((

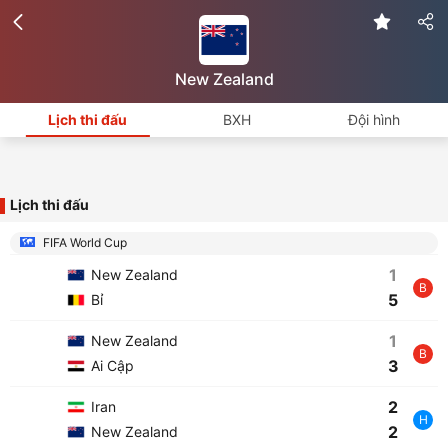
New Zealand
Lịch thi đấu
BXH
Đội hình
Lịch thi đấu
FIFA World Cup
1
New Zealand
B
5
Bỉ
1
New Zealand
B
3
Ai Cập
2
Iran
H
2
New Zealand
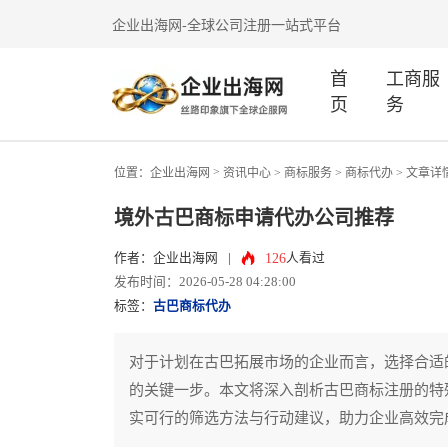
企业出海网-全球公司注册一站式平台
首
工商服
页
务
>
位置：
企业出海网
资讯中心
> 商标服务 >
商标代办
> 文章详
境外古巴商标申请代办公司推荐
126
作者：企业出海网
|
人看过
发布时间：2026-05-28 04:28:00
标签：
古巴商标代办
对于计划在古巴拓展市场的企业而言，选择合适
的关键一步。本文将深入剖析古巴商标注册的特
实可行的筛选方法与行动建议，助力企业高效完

))
((

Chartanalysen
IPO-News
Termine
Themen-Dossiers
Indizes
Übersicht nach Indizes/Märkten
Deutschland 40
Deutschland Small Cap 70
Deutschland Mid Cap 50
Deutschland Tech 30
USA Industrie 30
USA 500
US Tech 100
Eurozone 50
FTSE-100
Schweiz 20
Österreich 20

))

The task: Only one stretch of the listing above is to be duplicated: the lines from the one containing "FIFA World Cup" through the one containing "实可行的筛选方法与行动建议，助力企业高效完", both included. Copy them exactly, minus the pictures.

Answer to this exercise:
FIFA World Cup
1
New Zealand
B
5
Bỉ
1
New Zealand
B
3
Ai Cập
2
Iran
H
2
New Zealand
企业出海网-全球公司注册一站式平台
首
工商服
页
务
>
位置：
企业出海网
资讯中心
> 商标服务 >
商标代办
> 文章详
境外古巴商标申请代办公司推荐
126
作者：企业出海网
|
人看过
发布时间：2026-05-28 04:28:00
标签：
古巴商标代办
对于计划在古巴拓展市场的企业而言，选择合适
的关键一步。本文将深入剖析古巴商标注册的特
实可行的筛选方法与行动建议，助力企业高效完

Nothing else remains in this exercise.